Recently immigrated Latino parents and their high school children saw the plethora of Sonoma State University’s academic opportunities during the 2017 Latino Family Summit.
These parents and children attended the summit on Saturday in the Student Center. The summit presented topics ranging from counseling services to the Dream.US scholarship program to help Latino families better understand the American education system, according to coordinator of college readiness programs Magali Telles.
“The whole point is, ‘What are the different pathways to college?’” Telles said. “But more importantly, for this community that doesn’t see a lot of representation at their own high schools… we’re giving them an opportunity to see Latinos closer to their peer group.”
In an introductory speech, President Judy K. Sakaki stressed that attending college is possible, affordable, and that a university is a place where all students can be successful at.
“There are so many opportunities that you may not know about, but others will believe in you—maybe sometimes even more than you believe in yourself,” Sakaki said.
After Sakaki initiated the event, two Sonoma State alumni served as keynote speakers. The second was Dr. Cirilo Cortez, a Gates Millennium Scholar who also received a Ph.D. in education from UC Davis. Cortez gave future university students three tips for success.
“If you have faith in yourself, you will succeed… you have to have that grit,” Cortez said before making his final point, “take advantage of resources—you can’t do it alone.”

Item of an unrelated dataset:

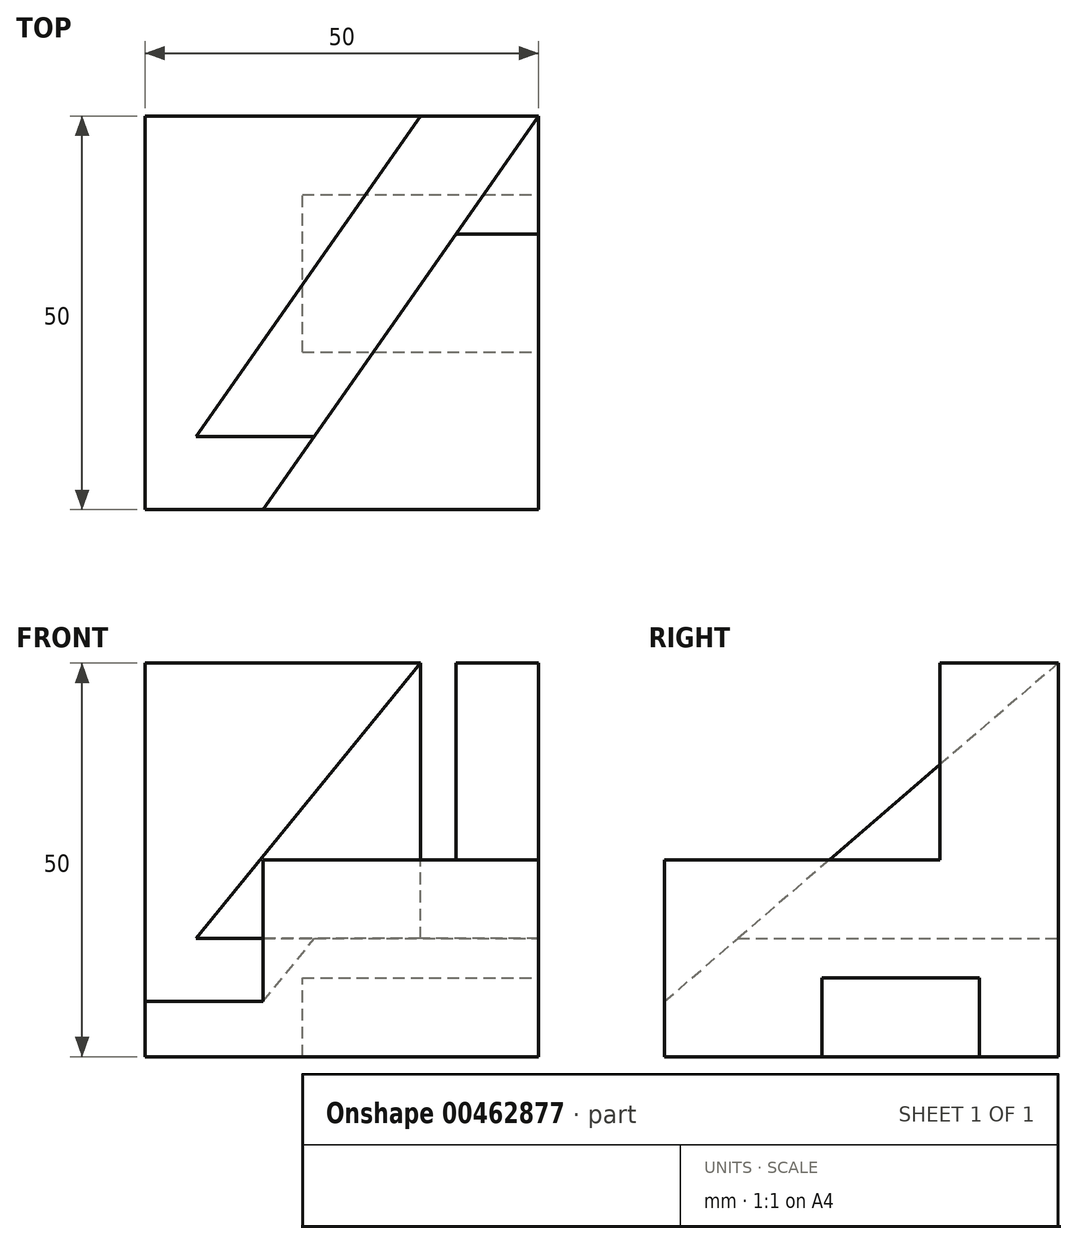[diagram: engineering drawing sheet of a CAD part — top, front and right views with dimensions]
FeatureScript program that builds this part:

After the speeches, students and parents broke off into groups for workshops. For two rotating workshops—one about transfer pathways and majors, the other on how to balance college costs— Nu Alpha Kappa fraternity members helped male students, while Lambda Theta Nu sorority members helped female students. Counselors presented at a separate workshop for parents during this time.
Following the workshops, local organizations tabled at a resource fair. The Santa Rosa Police Department and the La Luz Center, along with on-campus clubs and resources, were among those featured, according to Nu Alpha Kappa president Erick Nuñez-Aguilar.
Nuñez-Aguilar, one of Nu Alpha Kappa’s many first-generation students, said the resource fair was helpful in promoting “better community relations.”
“This is our opportunity to tell [undocumented students] that you can [attend college]… and in the end, making this temporary sacrifice of coming out and obtaining a degree is going to open a world of opportunities that you otherwise wouldn’t be able to have,” Nuñez-Aguilar said.
Telles said she coordinated the summit with help from an “army of students,” including two EAP Ambassadors. The Lambda Theta Nu sorority’s Latina Youth Leadership Conference inspired the summit program, which began in 2008. Joselynne Calvillo, Lambda Theta Nu president, said the sorority was the first Latina-centric one established both at Sonoma State and on the west coast. Nationwide chapters of Lambda Theta Nu use the leadership conference to encourage female high school students to attend their colleges. In 2008, they teamed up with Telles and the Nu Alpha Kappa fraternity to extend this service to male students through the first Latino Family Summit.
“We want to see the difference in our community and continue increasing the number of Latino students at four-year universities,” Calvillo said.
Edgar Sanchez Larios, a Nu Alpha Kappa representative for the summit’s planning committee, said members of the fraternity, Lambda Theta Nu, and Sonoma State’s outreach office planned the event.
The planning committee had to reach out to and prepare for both parents and students throughout Sonoma County, including those from Piner High School and Elsie Allen High School, Sanchez Larios said.
“We’re talking about Latino families, most of whom are immigrant families,” he said. “The children were perhaps born here and have lived here their entire life, but their parents come from Latin American countries and don’t have a lot of experience with the college system here in the United States.”
Sanchez Larios said the California Dream Act, which allows eligible undocumented students to receive state funding for college attendance, received some of its lowest application numbers for the 2017 – 2018 school year.
Calvillo said the anti-immigrant rhetoric and legislation from the Trump administration may scare undocumented students away from taking proper advantage of Sonoma State’s resources.
“It is because students are scared of what may happen if they expose their personal information to our new government,” Calvillo said. “So many threats have been thrown out there to undocumented people that even fulfilling their dreams of a higher education are put on hold until they can feel some kind of security.”
Sanchez Larios said he thinks the Latino Family Summit provided an opportunity for Sonoma State to be “present in the conversation.”
“We want to send a very clear message that college should be in their plans… and that they will have the support of people—of allies—that are willing to help them navigate through college,” Sanchez Larios said.
Nuñez-Aguilar said he hopes Sonoma State’s upcoming Undocu-Resource Center, which will provide unique services for undocumented students, will be ready before the next Latino Family Summit.